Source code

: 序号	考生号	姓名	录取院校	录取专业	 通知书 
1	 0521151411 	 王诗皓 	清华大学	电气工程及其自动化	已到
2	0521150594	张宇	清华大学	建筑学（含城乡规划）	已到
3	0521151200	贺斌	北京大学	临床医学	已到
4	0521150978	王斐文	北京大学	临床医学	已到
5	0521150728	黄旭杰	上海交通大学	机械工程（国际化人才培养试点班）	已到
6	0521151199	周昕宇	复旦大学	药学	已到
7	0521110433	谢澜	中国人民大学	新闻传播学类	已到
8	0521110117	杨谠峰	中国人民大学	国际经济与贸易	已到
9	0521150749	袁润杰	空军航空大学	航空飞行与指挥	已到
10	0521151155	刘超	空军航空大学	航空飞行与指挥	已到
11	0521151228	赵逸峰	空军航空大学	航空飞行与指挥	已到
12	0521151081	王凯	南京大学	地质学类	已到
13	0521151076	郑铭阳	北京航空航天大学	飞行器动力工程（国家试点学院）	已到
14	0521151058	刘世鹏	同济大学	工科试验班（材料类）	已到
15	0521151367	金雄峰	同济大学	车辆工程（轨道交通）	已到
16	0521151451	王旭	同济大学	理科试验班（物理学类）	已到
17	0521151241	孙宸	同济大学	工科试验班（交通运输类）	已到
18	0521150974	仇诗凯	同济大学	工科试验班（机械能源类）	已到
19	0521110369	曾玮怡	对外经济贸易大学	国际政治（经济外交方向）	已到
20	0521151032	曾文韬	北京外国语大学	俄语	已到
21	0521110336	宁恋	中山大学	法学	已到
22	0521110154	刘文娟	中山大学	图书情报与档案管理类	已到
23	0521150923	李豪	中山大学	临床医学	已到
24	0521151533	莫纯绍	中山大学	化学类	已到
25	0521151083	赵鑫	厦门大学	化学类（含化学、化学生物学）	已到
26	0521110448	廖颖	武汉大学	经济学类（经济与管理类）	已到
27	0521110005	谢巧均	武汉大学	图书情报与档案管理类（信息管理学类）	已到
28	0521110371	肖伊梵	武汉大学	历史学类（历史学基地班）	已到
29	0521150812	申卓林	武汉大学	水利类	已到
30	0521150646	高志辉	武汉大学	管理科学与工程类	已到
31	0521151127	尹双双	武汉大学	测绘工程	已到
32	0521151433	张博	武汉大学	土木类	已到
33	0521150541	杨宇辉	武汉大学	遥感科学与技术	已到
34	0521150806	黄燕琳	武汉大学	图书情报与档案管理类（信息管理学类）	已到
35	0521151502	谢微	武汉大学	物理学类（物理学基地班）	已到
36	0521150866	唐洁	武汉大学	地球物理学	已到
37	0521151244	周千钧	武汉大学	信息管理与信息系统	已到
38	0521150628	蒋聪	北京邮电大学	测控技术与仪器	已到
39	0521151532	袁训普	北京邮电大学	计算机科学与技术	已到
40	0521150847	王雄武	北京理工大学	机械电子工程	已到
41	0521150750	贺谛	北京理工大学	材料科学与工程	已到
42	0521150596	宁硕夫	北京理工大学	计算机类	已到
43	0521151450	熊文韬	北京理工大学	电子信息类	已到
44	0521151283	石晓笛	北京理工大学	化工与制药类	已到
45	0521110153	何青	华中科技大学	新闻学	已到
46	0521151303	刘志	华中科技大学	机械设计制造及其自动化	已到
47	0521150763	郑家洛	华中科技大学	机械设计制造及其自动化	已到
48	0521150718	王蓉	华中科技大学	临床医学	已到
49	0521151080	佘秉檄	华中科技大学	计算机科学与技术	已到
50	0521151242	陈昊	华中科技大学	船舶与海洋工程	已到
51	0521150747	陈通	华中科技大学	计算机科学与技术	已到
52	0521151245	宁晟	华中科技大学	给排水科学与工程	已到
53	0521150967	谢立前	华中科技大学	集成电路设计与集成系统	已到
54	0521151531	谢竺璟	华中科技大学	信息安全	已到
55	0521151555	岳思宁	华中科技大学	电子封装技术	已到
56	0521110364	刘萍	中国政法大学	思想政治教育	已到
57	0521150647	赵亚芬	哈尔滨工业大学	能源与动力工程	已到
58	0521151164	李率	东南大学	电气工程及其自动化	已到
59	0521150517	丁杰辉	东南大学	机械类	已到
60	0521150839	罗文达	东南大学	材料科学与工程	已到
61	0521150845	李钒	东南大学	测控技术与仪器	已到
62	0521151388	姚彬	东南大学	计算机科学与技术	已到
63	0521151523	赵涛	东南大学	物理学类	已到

• • • • •

- _Problem to work on_: Select every line of the material above that contains the string "计算机科学与技术", treating uppercase and lowercase as distinct.

- _Reply_:
39	0521151532	袁训普	北京邮电大学	计算机科学与技术	已到
49	0521151080	佘秉檄	华中科技大学	计算机科学与技术	已到
51	0521150747	陈通	华中科技大学	计算机科学与技术	已到
62	0521151388	姚彬	东南大学	计算机科学与技术	已到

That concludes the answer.